_Selected extract_.
I have done a search, found a Steptoe one that talks more about checking it by removing the oil seal, but that's lost all its photos as they were saved elsewhere rather than on here.
Also found a advrider link where the guy goes off into replacing the swing arm bearings more than the FD.

My 850 needs doing, trying to suss if I can do it, or if I can remove the FD to take it to Motoscot or another local guy. Was hoping to find a simpletons step by step guide.

Is it best to buy new bearings and seals from main dealer or motorworks/sherlocks? Cheers guys:thumb
 
Not sure I'd bash it out onto the concrete floor like that. The little tapered needle bearing does not necessarily need to be replaced... untill you get crap in it or dent it on the conrete floor. For a better video try https://www.youtube.com/watch?v=f8_4lpAFLqk The process is no different (Full disclosure, I didn't watch the first one but started wincing when the guy forgot to remove the brake calliper and seemed to be rushing too much) but I'm expecting things to go wrong for that first guy.
 
I reckon a mix of the two styles:cool: that guys a bit gung ho with his windy gun:D
I'm starting to think I can sort it myself though. Found another write up on advrider.
 
You tube also contains a nice video showing how to shim it properly as well. Some people don't think it's important but it made a huge difference to my bike.
 
This is the guide I used, ignoring the bit about removing the swing arm, here: http://www.advrider.com/forums/showthread.php?t=234400#
It worked fine for me, it's a very straight forward job; the only slightly 'uncommon' tool you'll need is a 7mm Allen key although I believe you can use a Torx bit at a push but not sure which one. I can't remember if it mentions it in the guides but it's a good idea to put a blob of paint on the UJ and the drive shaft so you get the phasing right when you reassemble (double check by looking up the swing arm cavity with a torch, you should be able to make out the UJ at the gearbox end)
It was the first time I'd changed one but having done it once I now know I could do it by the roadside if need be - it really is that easy.
 
The videos are useful (if you haven't done the job - which I haven't). In addition to buellzebub's comment about the 7mm Allen key it would look like an extractor in the tool kit would be a good idea? My question is, how difficult is it to re-fit the new bearing on the road side without the heat/freezing of the parts? Does that bearing put up a fight or is it just a matter of gently persuading it over a longer period?

_Records_.

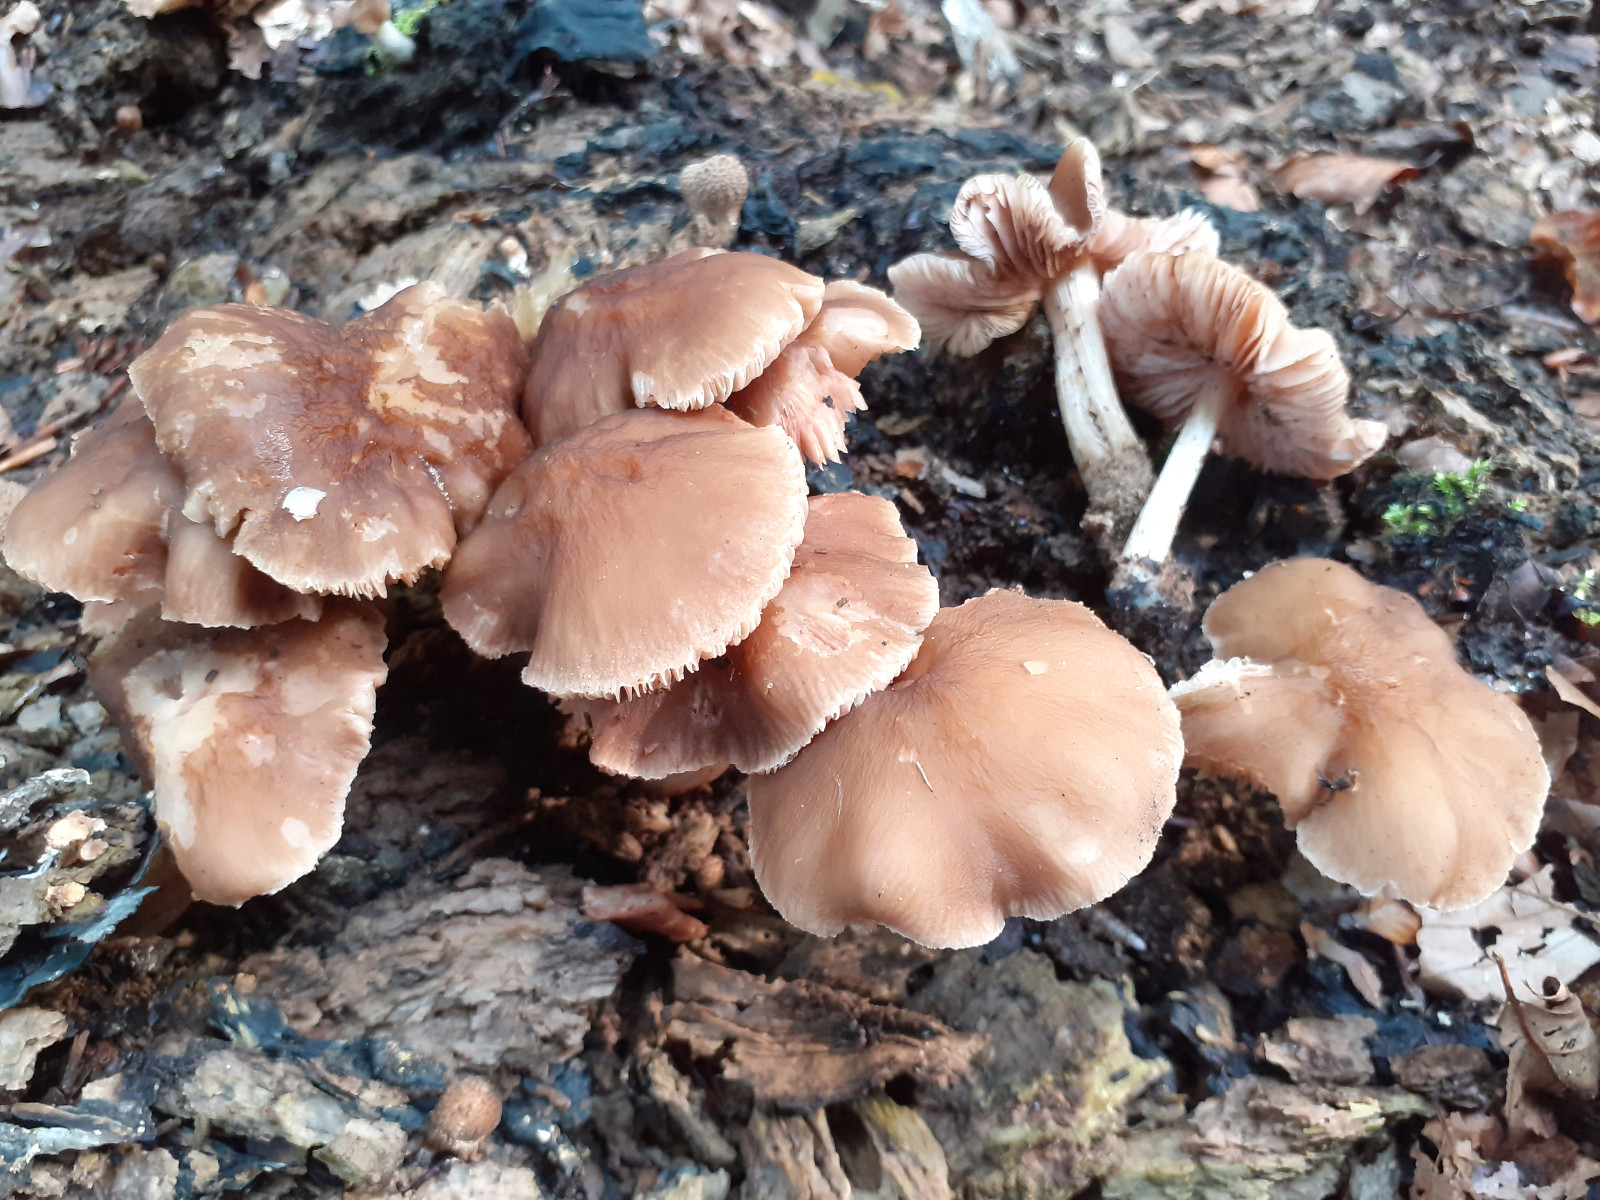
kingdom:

==

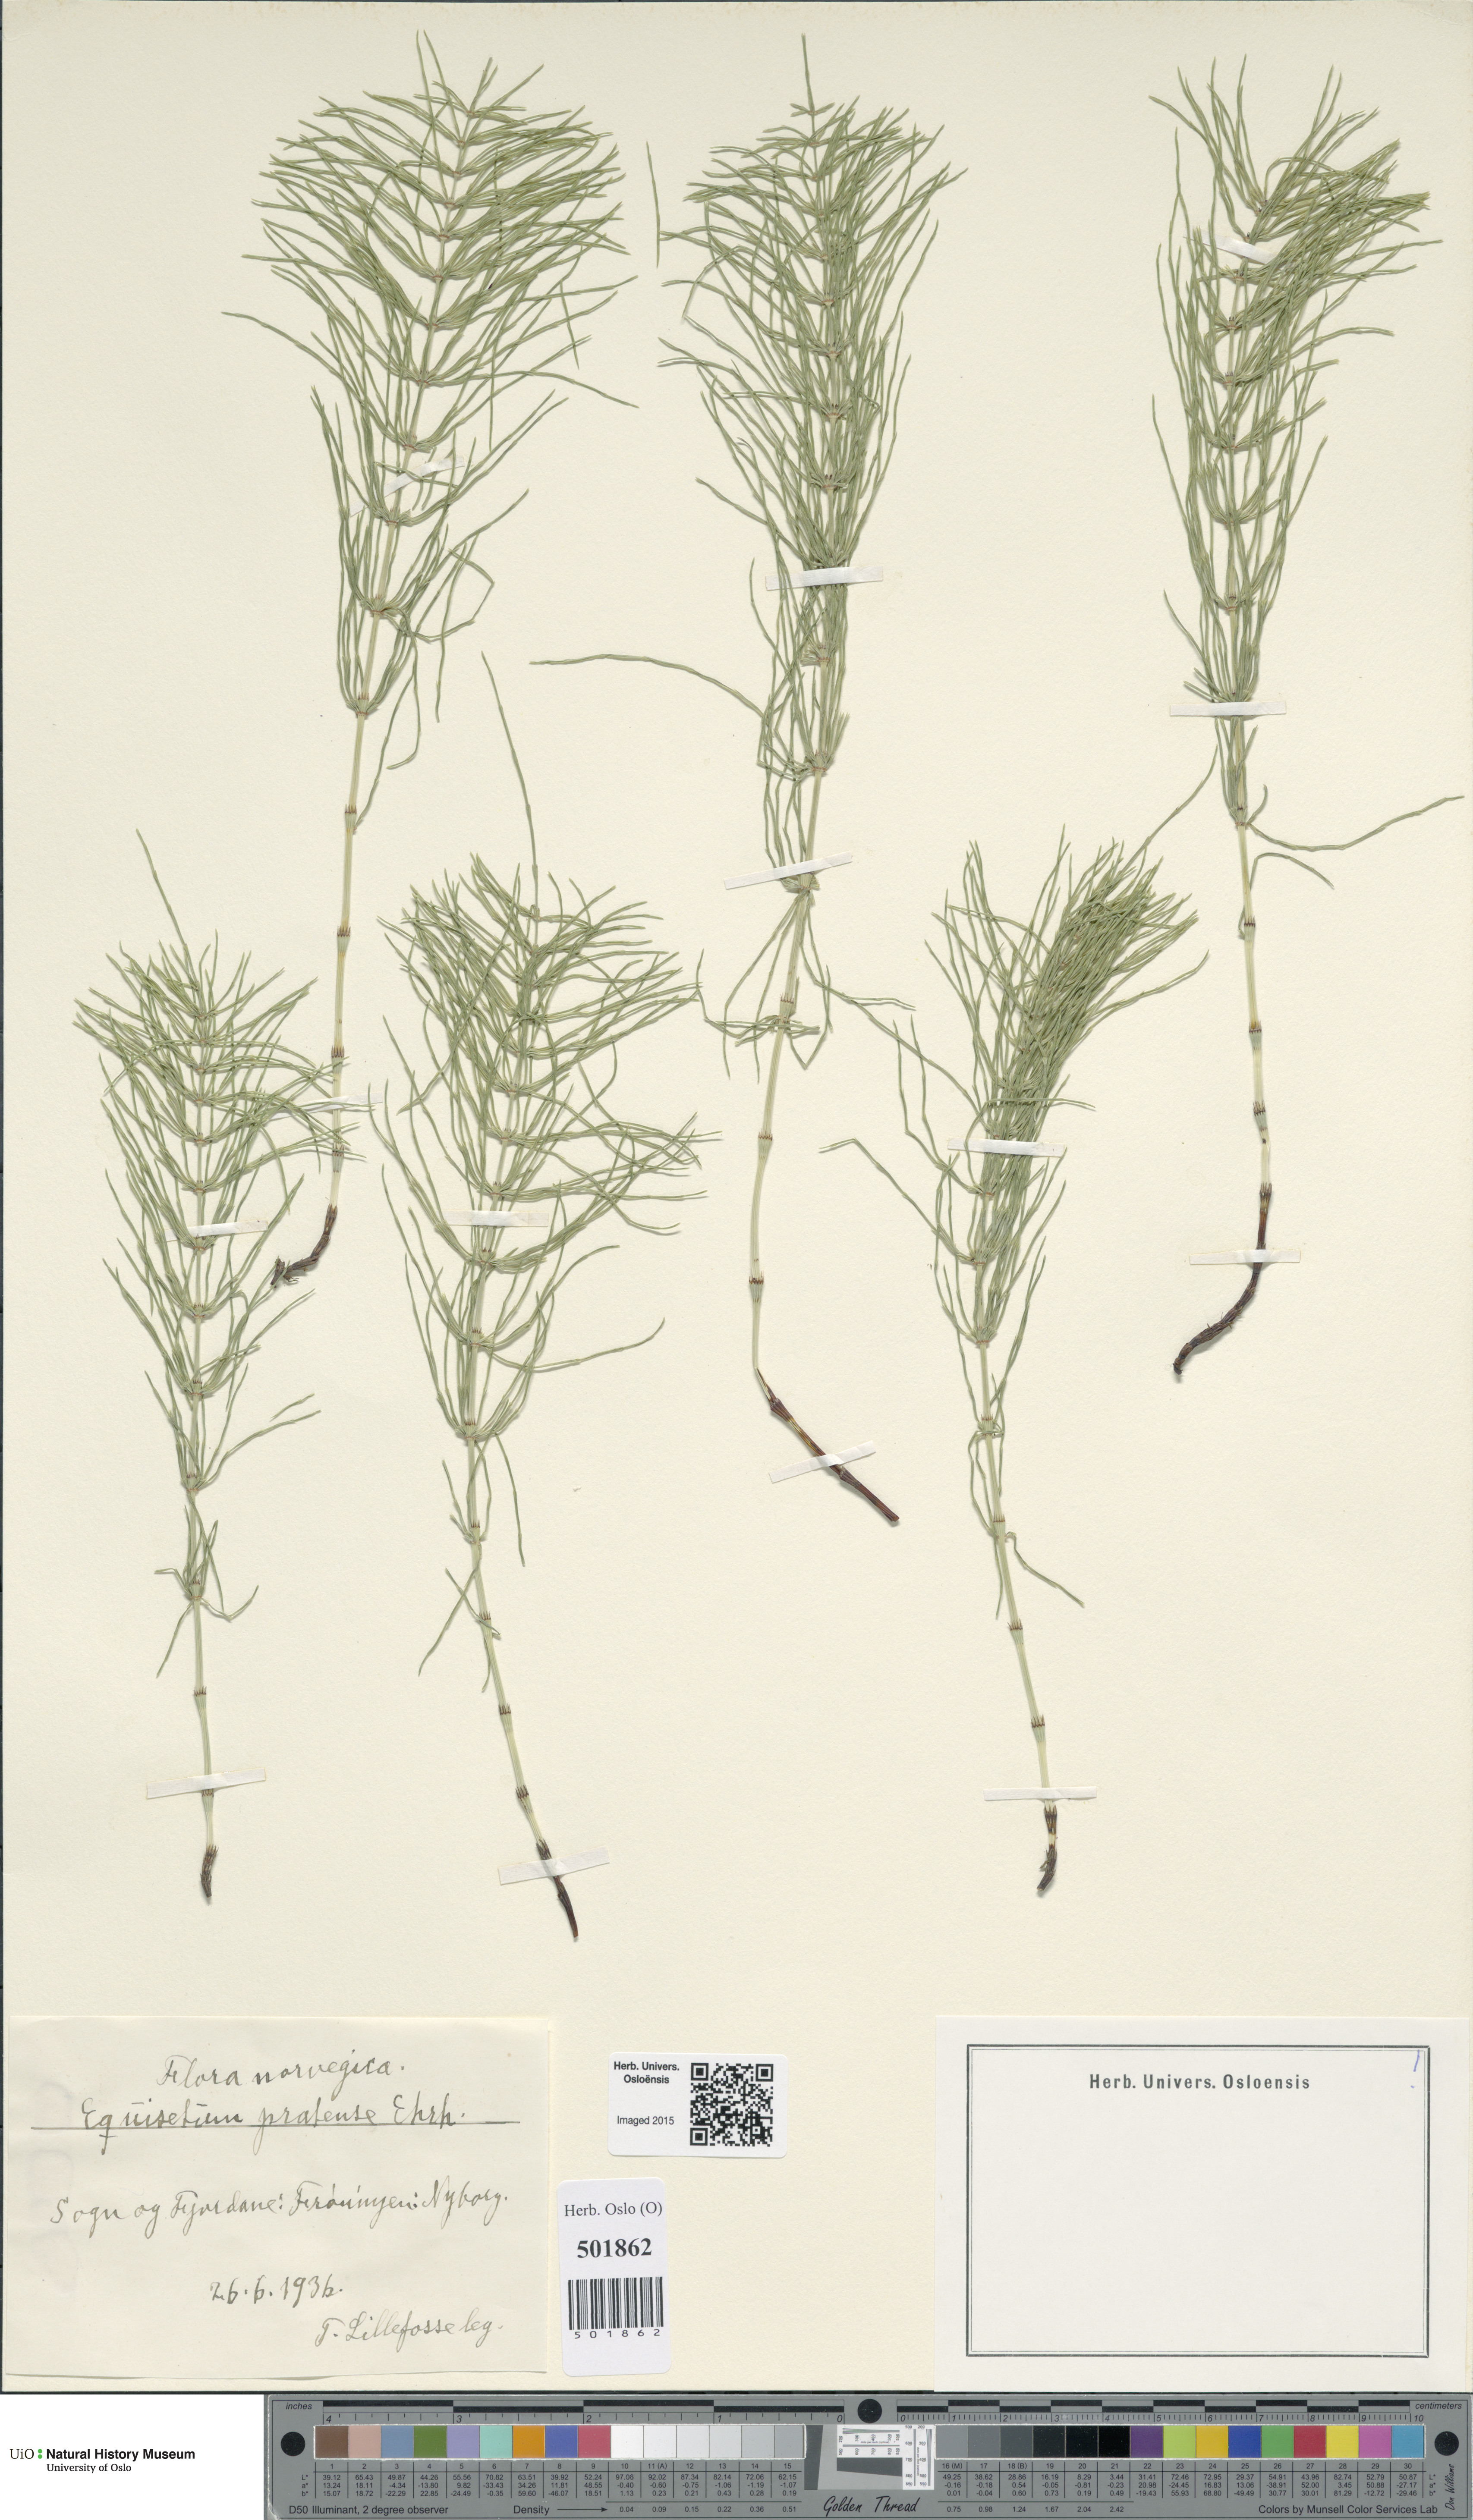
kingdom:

==

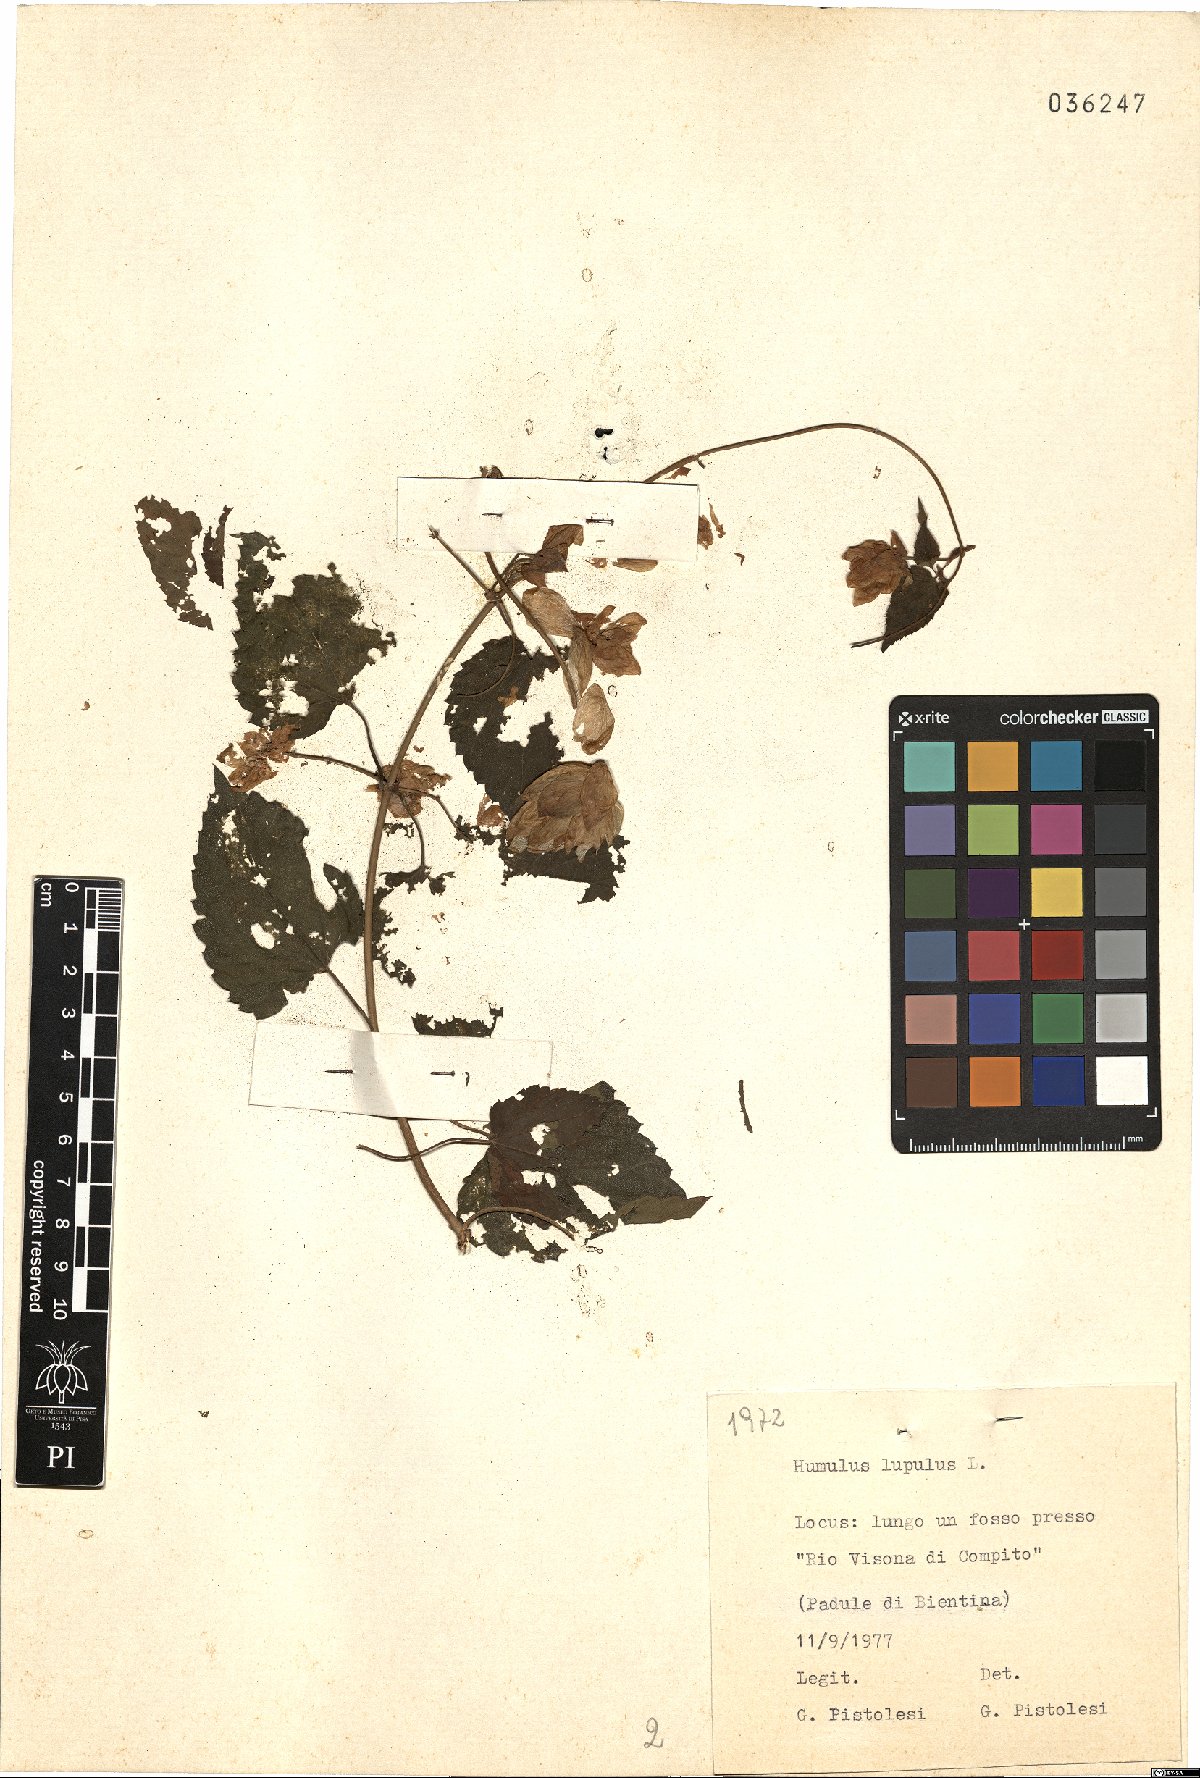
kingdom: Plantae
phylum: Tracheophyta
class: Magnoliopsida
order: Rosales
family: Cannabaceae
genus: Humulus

_What this exercise asks_.
(a) Reproduce everything in the motorcycle forum thread from "I have done" down to "than on here.".
(b) Carry on the motorcycle forum thread about replacing final drive bearings, starting after its last sentence.

_Results in order_.
(a)
I have done a search, found a Steptoe one that talks more about checking it by removing the oil seal, but that's lost all its photos as they were saved elsewhere rather than on here.

(b)
You don't need a puller, I used a pair of tyre levers and gently eased it up and off. A pair of screwdrivers would work just as well. Once it's moving it doesn't need much pressure to get it off, you just need to keep it as square as you can so it doesn't bind. If it does bind, just gently tap down the 'high' edge to get it level again. Regarding the heating/freezing, the new bearing can be wedged onto one of the front downpipes (as per Steptoe's guide) and warmed on there, while taking care not to overheat the engine. I did mine at home so I used the oven and freezer method. The new bearing literally dropped home with just the lightest of taps to ensure it was seated correctly. Some kind of hammer, or something that could be used as a hammer, would be useful but not essential, you don't want to be hitting the new bearing too hard,
 
This is the guide I used, ignoring the bit about removing the swing arm, here: http://www.advrider.com/forums/showthread.php?t=234400#
It worked fine for me, it's a very straight forward job; the only slightly 'uncommon' tool you'll need is a 7mm Allen key although I believe you can use a Torx bit at a push but not sure which one. I can't remember if it mentions it in the guides but it's a good idea to put a blob of paint on the UJ and the drive shaft so you get the phasing right when you reassemble (double check by looking up the swing arm cavity with a torch, you should be able to make out the UJ at the gearbox end)
It was the first time I'd changed one but having done it once I now know I could do it by the roadside if need be - it really is that easy.
7mm allen key...easily attainable on EBay its the size used on a lot of car brake adjusters, no need to remove the final drive from the bike, no need for a puller, heat is an advantage, as is a hammer :D
 
..... no need to remove the final drive from the bike, :D

Absolutely right! I'd already fitted a spare FD to mine so had the luxury of being able to do the job on the bench. My original drive is now on the shelf ready to be refitted when needed. I also carry a spare bearing and oil seal, along with some fuel line connectors and few other bits and bobs in a small sandwich box under the tank where the ABS pump normally sits.
 
Regarding replacement oil for a roadside repair, Steptoe suggests you can drain a little from the gearbox and use that to get you to the nearest garage or indeed supermarket these days
Or you may be able to just carry on to the nearest garage and change it there. When mine failed it just started rumbling and didn't lose any oil from the oil seal.
 
Thanks guys, so far:thumb2. Lots of interesting info coming through.

Just checked, I've got 7mm bits in my bit set, long and short.
Need to check what pullers I've got, although a good mate has a press(and will have more choice of pullers too), although I have to wait for when he's up n about as he's a traffic occifer......

Just looking at getting some oil in, from memory it is EP90 GL5 isn't it? I know,,,,I could get my book out and check:D

I'm planning to do it 'on the bike' and only the main bearing. Although I'm not convinced about that:nenau:nenau. Do I ring Motorworks first thing and get the inner race added to the order??? Decisions decisions.........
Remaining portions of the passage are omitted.